The file contains information related to the test that generated the file. For this example:

# TEST CONFIGURATION BEGIN
# File Stream: filename: elec.csv  -  n_targets: 1
# [0] HoeffdingTreeClassifier: max_byte_size: 33554432 - memory_estimate_period: 1000000 - grace_period: 200 - split_criterion: info_gain - split_confidence: 1e-07 - tie_threshold: 0.05 - binary_split: False - stop_mem_management: False - remove_poor_atts: False - no_pre_prune: False - leaf_prediction: nba - nb_threshold: 0 - nominal_attributes: [] -
# Prequential Evaluator: n_wait: 200 - max_samples: 10000 - max_time: inf - output_file: results.csv - batch_size: 1 - pretrain_size: 1000 - task_type: classification - show_plot: False - metrics: ['performance', 'kappa']
# TEST CONFIGURATION END

And data related to performance during the evaluation:

  • id: the id of the sample that was used for testing

  • global_performance: overall performance (accuracy)

  • sliding_performance: sliding window performance (accuracy)

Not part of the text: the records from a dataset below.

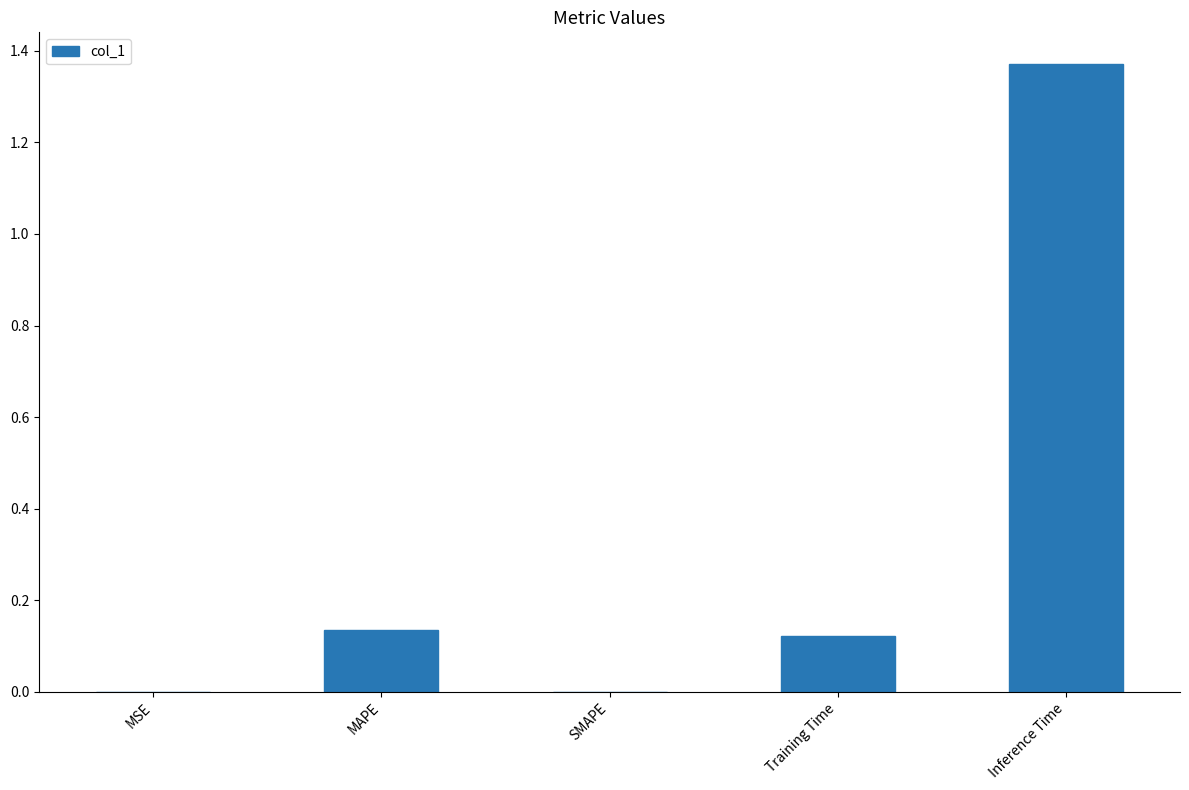

Are the bars horizontal?

No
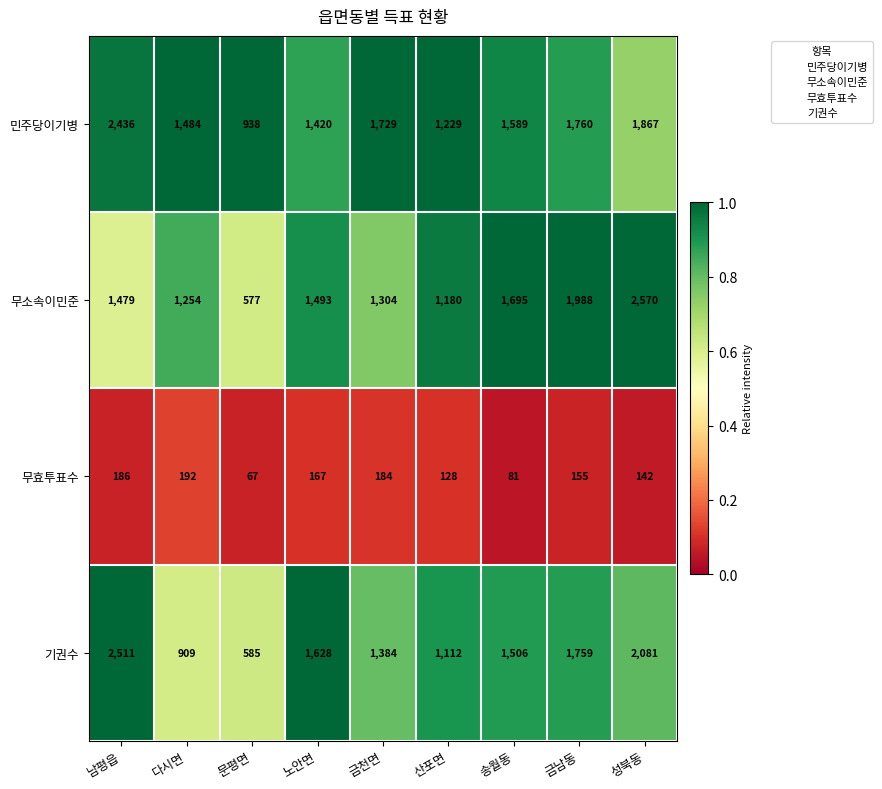

Count the number of categories in the chart.

9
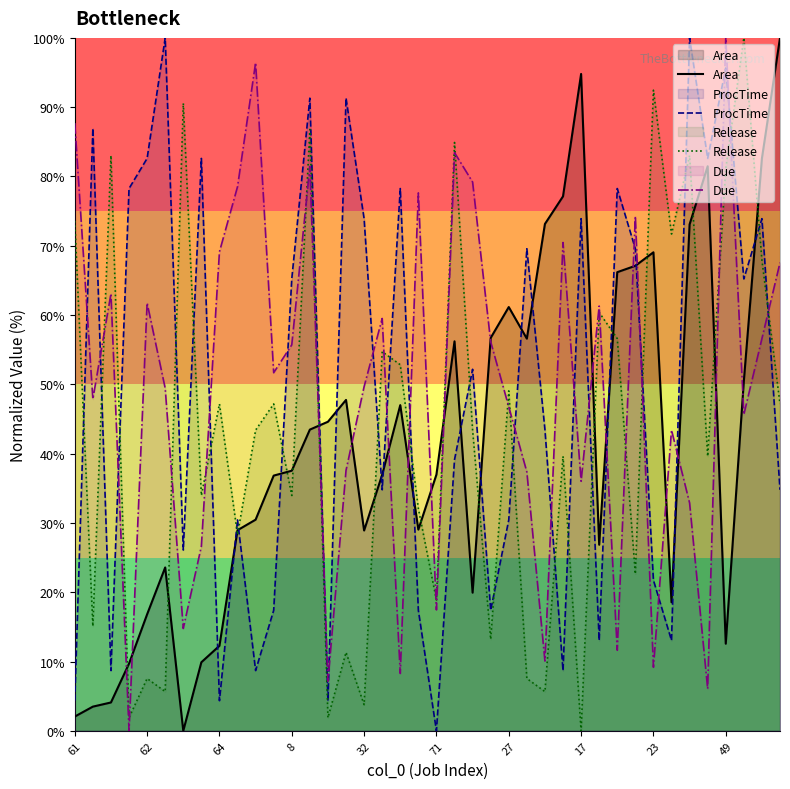

Which series has the widest spread of values?

Due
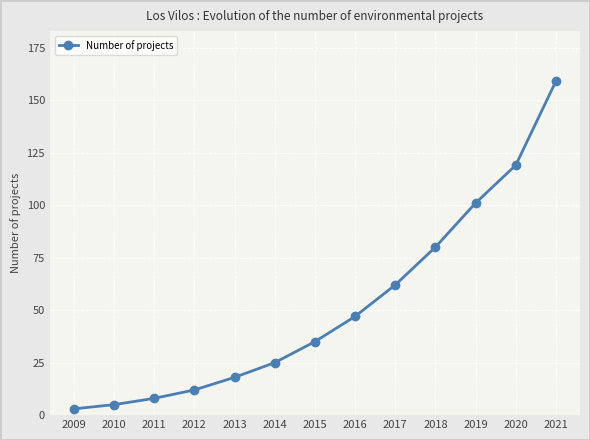

Between 2013 and 2021, which is larger?

2021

  • global_kappa: overall kappa statistics

  • sliding_kappa: sliding window kappa statistics

Putting it all together:

 1
 2
 3
 4
 5
 6
 7
 8
 9
10
11
12
13
14
15
16
17
18
>>> from skmultiflow.data import FileStream
>>> from skmultiflow.trees import HoeffdingTreeClassifier
>>> from skmultiflow.evaluation import EvaluatePrequential
>>>
>>> # 1. Create a stream
>>> stream = FileStream("https://raw.githubusercontent.com/scikit-multiflow/"
>>>                     "streaming-datasets/master/elec.csv")
>>>
>>> # 2. Instantiate the HoeffdingTreeClassifier
>>> ht = HoeffdingTreeClassifier()
>>>
>>> # 3. Setup the evaluator
>>> evaluator = EvaluatePrequential(pretrain_size=1000,
>>>                                 max_samples=10000,
>>>                                 output_file='results.csv')
>>>
>>> # 4. Run evaluation
>>> evaluator.evaluate(stream=stream, model=ht)

Note: The elec.csv file is available in the following repository: https://github.com/scikit-multiflow/streaming-datasets

To avoid downloading the data multiple times, you can keep a local copy and replace the path accordingly.